Analysts are still skeptical that this will be enough to sufficiently help JCPenney return to sales growth. JCPenney has $3.8 billion in debt to pay off, so it doesn’t have a ton of money to remodel stores. The quickest way to trim losses would be to close more unprofitable stores, but Soltau has said that JCPenney doesn’t have immediate plans to close more stores. And one of the company’s biggest goals, to cut down on the amount of promotions it relies on, will prove more difficult during the holidays when shoppers expect steep discounts.
During its third quarter earnings in November, JCPenney reported a sales drop of 10.1% compared to a year ago, and a net loss of $93 million. But, it was an improvement from a year ago, when it reported a net loss of $151 million.
“With department stores — it’s not about a product line here or there you can bring in,” said Jane Hali, CEO of Jane Hali & Associates. “That won’t change the top line. It has to be a total structural change.”
Department stores used to market themselves to shoppers as a one-stop-shop to buy everything on their list. But now, thanks to the rise of Amazon, that value proposition is no longer as appealing. So, department stores like JCPenney are finding that they have to lower inventory levels in order to make their stores more manageable to navigate. They’re also revamping their merchandise to highlight outfits for specific occasions, to market themselves as style experts.
So, in recent months Soltau has sought to display products in store based on the occasion, like work, lounging, or exercising, rather than product type. Soltau told the Wall Street Journal in November that this visual merchandising strategy has now been implemented in 10% of stores. She also said inventory levels were down 14% last quarter compared to the same time last year.

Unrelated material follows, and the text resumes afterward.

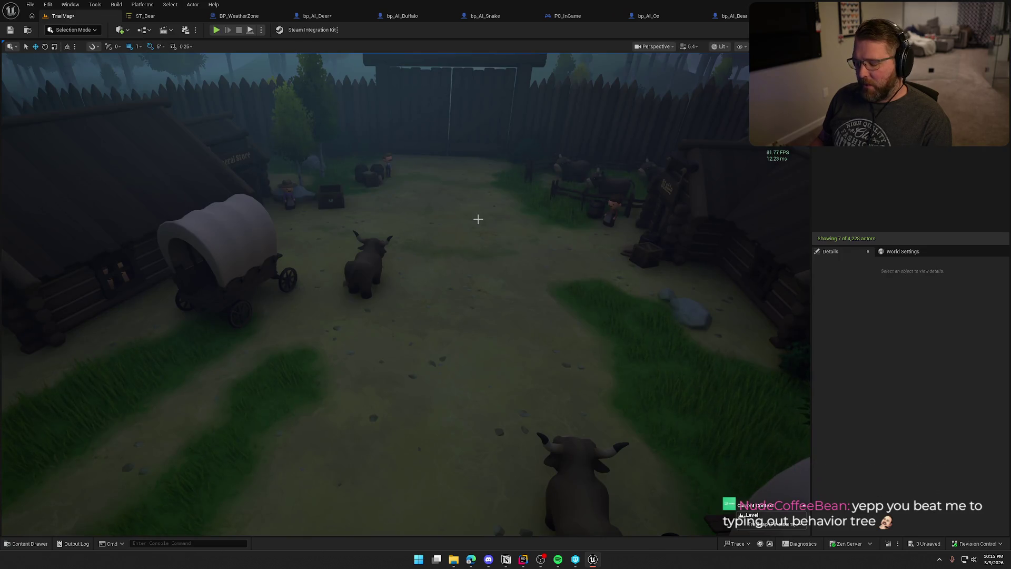
left_click_drag(477, 219, 478, 218)
key("p")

When Soltau took over as CEO, she told analysts that she found the company’s pricing strategy “a little bit confusing, and you might not know exactly when you can get the best value at JCPenney.” She’s since sought to simplify the number of promotions that JCPenney has offered, but the company hasn’t been able to say just how much it’s been able to cut back on promotions. Chief financial officer Bill Wafford told analysts during the company’s third quarter earnings call that it’s been able to cut back on “some” unprofitable promotions compared to last year.
The company’s tried to drive more shoppers in store for the holidays with in-store portrait studios, and revamping its home collection to feature products from more national brands like Instant Pot and Keurig. But, its shoppers still expect promotions online. Yesterday, JCPenney’s website had a last-minute Cyber Week deal that advertised, among other promotions: 30% off purchases over $100, 20% off purchases under $100, 40% off select Disney toys, and up to 60% off of select kids apparel.
JCPenney’s also struggled to grow sales in core categories like women’s and men’s apparel. In the spring, JCPenney hired Target’s former senior vice president of apparel Michelle Wlalzo as its new chief merchandising officer. The first private label collection that Walzo and her team will have overseen from start to finish won’t come out until the spring, a sign of just how long it takes to revamp merchandise at department stores.
“They don’t really have any silver bullets—just hoping for better execution and cost reduction,” Forrester principal analyst Sucharita Kodali wrote in an email.